• [WHAT TO WORK ON]
Transcribe the material below word for word, leaving out the pictures.

(Short-answer chart tasks)
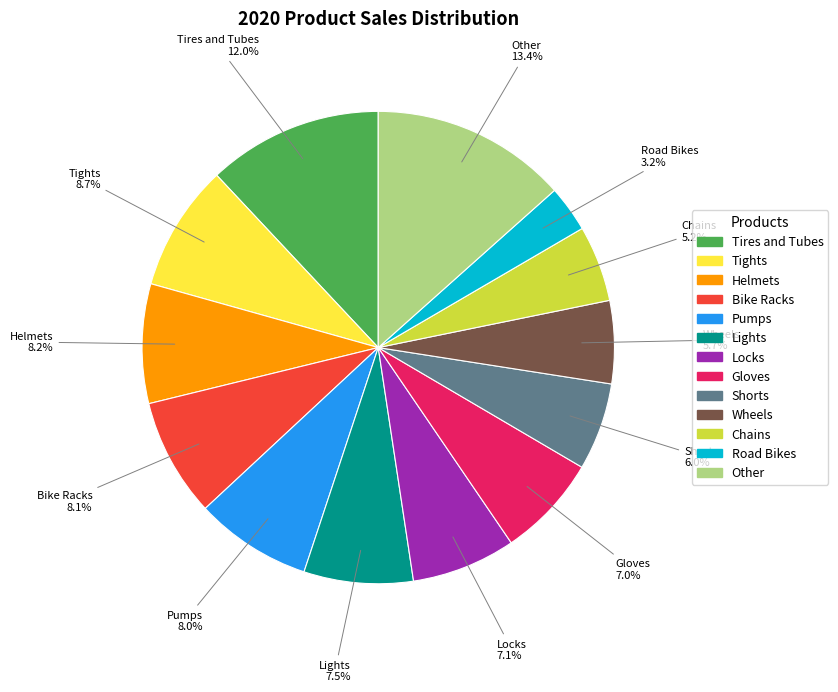

To the nearest percent, what is the average slice percentage?

8%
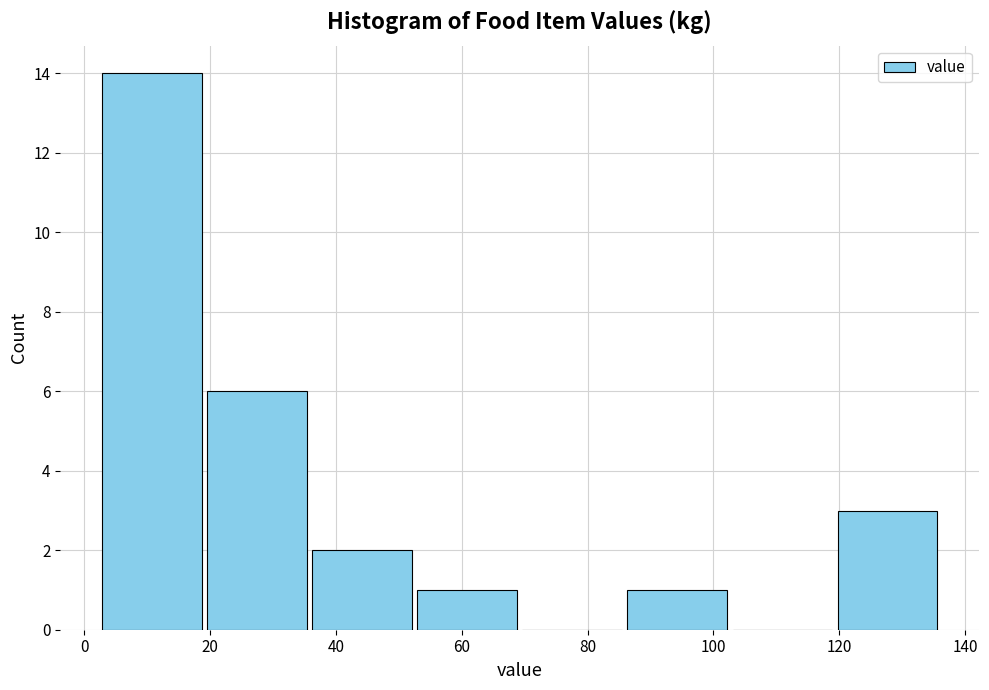

What is the height of the bar covering 52 to 70 on the x-axis? Neither the bar edges nor the heights are printed on the chart, so give them approximately, as read against the axes.

1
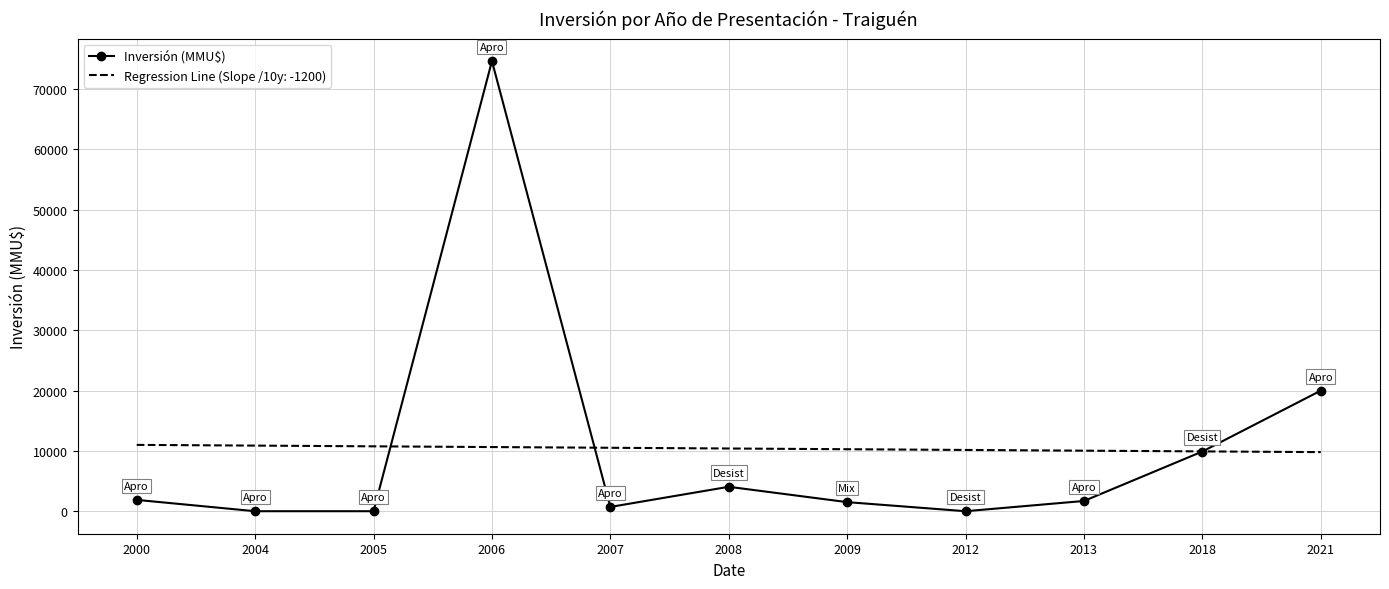

Which label corresponds to the largest value in the chart?

2006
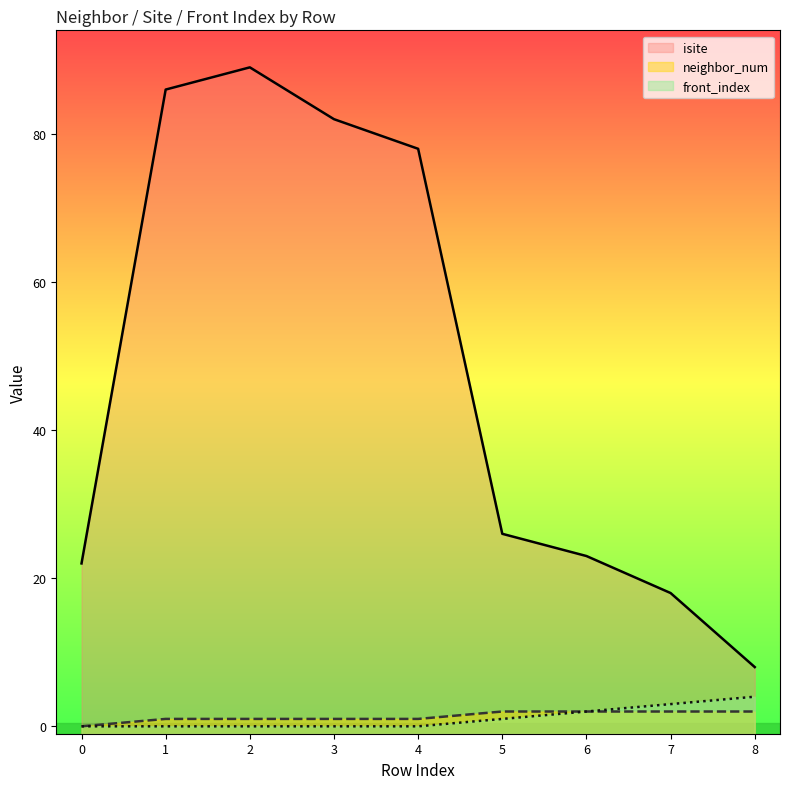

Reading left to right, list all the values displayed in this chart.

isite: 22	86	89	82	78	26	23	18	8
neighbor_num: 0	1	1	1	1	2	2	2	2
front_index: 0	0	0	0	0	1	2	3	4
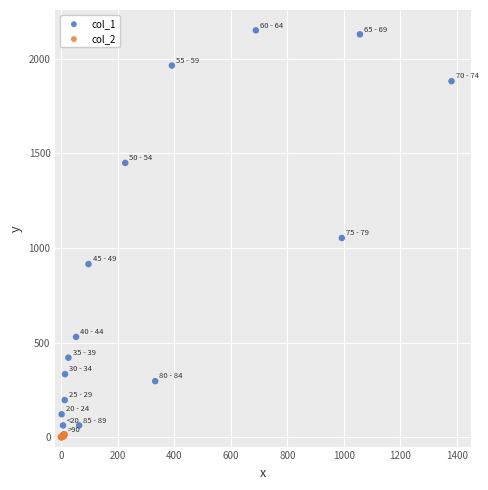

What are all the series names shown in the legend?

col_1, col_2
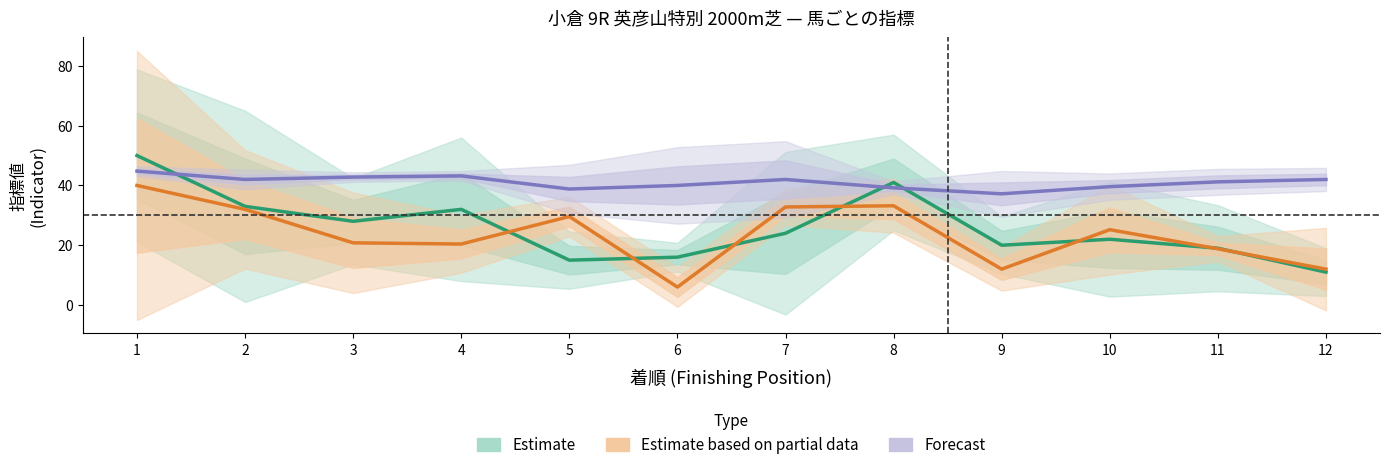

Read the Forecast value at 3.

42.8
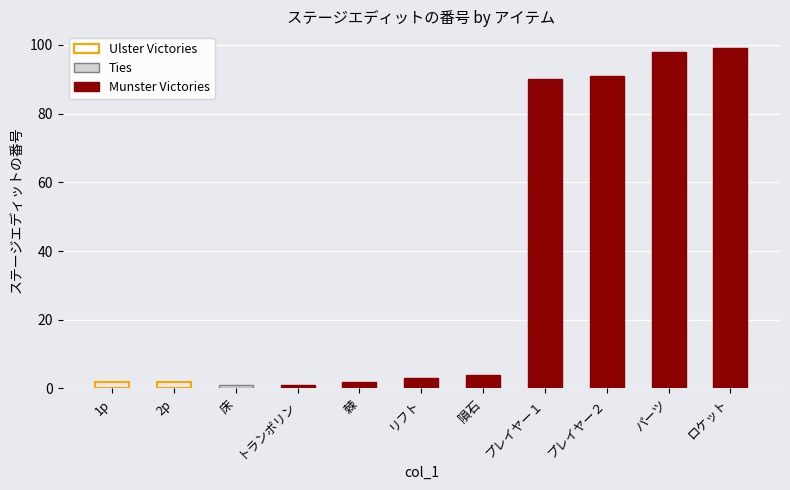

The value at 隕石 is 1. True or false?

False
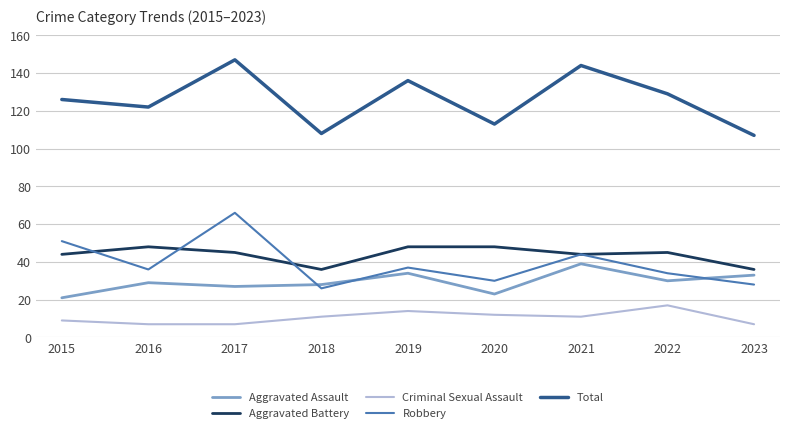

The Robbery series shows 9 at 2020. True or false?

False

• [TASK SOLUTION]
To the nearest percent, what is the average slice percentage?

8%

What is the height of the bar covering 52 to 70 on the x-axis? Neither the bar edges nor the heights are printed on the chart, so give them approximately, as read against the axes.

1

Which label corresponds to the largest value in the chart?

2006

Reading left to right, list all the values displayed in this chart.

isite: 22	86	89	82	78	26	23	18	8
neighbor_num: 0	1	1	1	1	2	2	2	2
front_index: 0	0	0	0	0	1	2	3	4

What are all the series names shown in the legend?

col_1, col_2

Read the Forecast value at 3.

42.8

The value at 隕石 is 1. True or false?

False

The Robbery series shows 9 at 2020. True or false?

False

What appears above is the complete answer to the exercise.